Please extract from the material the lines starting at the one containing "tidak pernah berpikir" and ending after the one containing "Evelyn mengatakan banyak kliennya yang tidak", copying them word for word and giving only those lines.

Information ▸
........

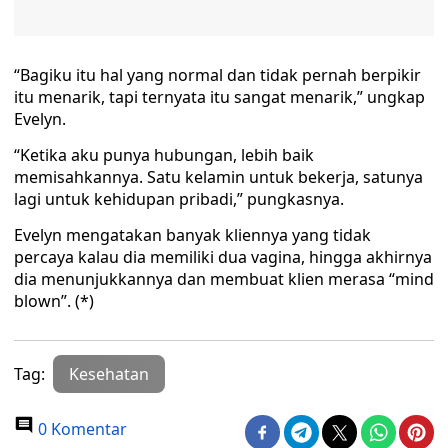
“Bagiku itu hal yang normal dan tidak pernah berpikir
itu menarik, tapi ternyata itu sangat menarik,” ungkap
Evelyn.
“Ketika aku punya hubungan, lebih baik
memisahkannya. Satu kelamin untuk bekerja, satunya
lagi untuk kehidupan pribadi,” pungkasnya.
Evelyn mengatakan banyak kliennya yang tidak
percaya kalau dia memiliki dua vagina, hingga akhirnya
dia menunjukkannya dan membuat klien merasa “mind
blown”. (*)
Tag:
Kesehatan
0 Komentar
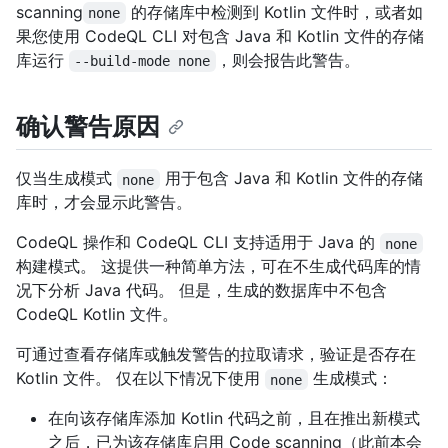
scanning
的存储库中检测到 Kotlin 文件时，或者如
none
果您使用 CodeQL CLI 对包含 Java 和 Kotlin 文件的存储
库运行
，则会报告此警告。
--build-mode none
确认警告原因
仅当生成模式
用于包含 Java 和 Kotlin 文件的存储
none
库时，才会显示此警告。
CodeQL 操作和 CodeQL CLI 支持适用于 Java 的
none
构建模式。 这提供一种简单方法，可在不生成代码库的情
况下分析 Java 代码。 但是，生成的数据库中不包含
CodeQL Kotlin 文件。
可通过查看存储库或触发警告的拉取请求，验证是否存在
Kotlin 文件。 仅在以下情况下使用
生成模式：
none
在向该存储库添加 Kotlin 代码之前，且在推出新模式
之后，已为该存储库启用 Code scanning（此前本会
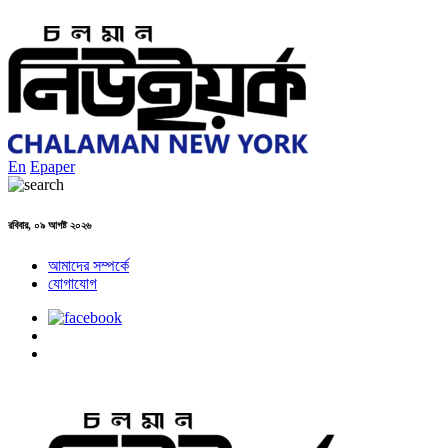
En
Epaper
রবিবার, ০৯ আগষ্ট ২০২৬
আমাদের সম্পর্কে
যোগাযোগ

........

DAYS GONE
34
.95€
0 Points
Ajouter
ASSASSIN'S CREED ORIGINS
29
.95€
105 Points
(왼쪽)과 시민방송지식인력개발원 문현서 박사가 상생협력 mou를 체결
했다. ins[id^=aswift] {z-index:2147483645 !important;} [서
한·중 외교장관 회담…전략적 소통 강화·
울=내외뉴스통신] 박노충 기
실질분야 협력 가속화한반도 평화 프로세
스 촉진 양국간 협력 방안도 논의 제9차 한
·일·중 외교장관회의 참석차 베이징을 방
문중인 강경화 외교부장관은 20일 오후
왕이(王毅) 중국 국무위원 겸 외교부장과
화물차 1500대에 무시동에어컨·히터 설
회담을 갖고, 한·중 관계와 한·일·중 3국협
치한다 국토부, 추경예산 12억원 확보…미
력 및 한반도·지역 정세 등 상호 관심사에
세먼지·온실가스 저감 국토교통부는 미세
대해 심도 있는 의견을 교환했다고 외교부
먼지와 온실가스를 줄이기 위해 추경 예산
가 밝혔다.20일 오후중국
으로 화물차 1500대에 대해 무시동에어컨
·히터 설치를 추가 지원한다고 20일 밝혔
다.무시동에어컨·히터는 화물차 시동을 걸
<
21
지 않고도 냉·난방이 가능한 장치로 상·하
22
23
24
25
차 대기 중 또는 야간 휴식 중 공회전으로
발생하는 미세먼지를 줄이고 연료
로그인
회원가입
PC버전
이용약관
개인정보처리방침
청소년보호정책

........

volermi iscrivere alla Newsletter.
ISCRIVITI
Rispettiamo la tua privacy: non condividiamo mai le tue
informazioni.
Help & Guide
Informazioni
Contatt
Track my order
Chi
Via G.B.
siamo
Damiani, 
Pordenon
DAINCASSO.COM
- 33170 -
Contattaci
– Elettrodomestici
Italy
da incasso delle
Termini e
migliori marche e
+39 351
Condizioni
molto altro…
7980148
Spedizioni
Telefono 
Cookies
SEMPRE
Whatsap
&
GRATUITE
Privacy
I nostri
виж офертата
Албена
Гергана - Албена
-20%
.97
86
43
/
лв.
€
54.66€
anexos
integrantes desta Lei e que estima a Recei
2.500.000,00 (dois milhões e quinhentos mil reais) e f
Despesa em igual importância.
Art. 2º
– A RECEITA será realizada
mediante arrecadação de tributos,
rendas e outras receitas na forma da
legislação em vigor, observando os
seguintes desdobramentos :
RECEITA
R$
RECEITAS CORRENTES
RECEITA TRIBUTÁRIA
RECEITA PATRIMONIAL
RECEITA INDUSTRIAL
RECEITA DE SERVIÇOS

........

Response to the task ▸
“Bagiku itu hal yang normal dan tidak pernah berpikir
itu menarik, tapi ternyata itu sangat menarik,” ungkap
Evelyn.
“Ketika aku punya hubungan, lebih baik
memisahkannya. Satu kelamin untuk bekerja, satunya
lagi untuk kehidupan pribadi,” pungkasnya.
Evelyn mengatakan banyak kliennya yang tidak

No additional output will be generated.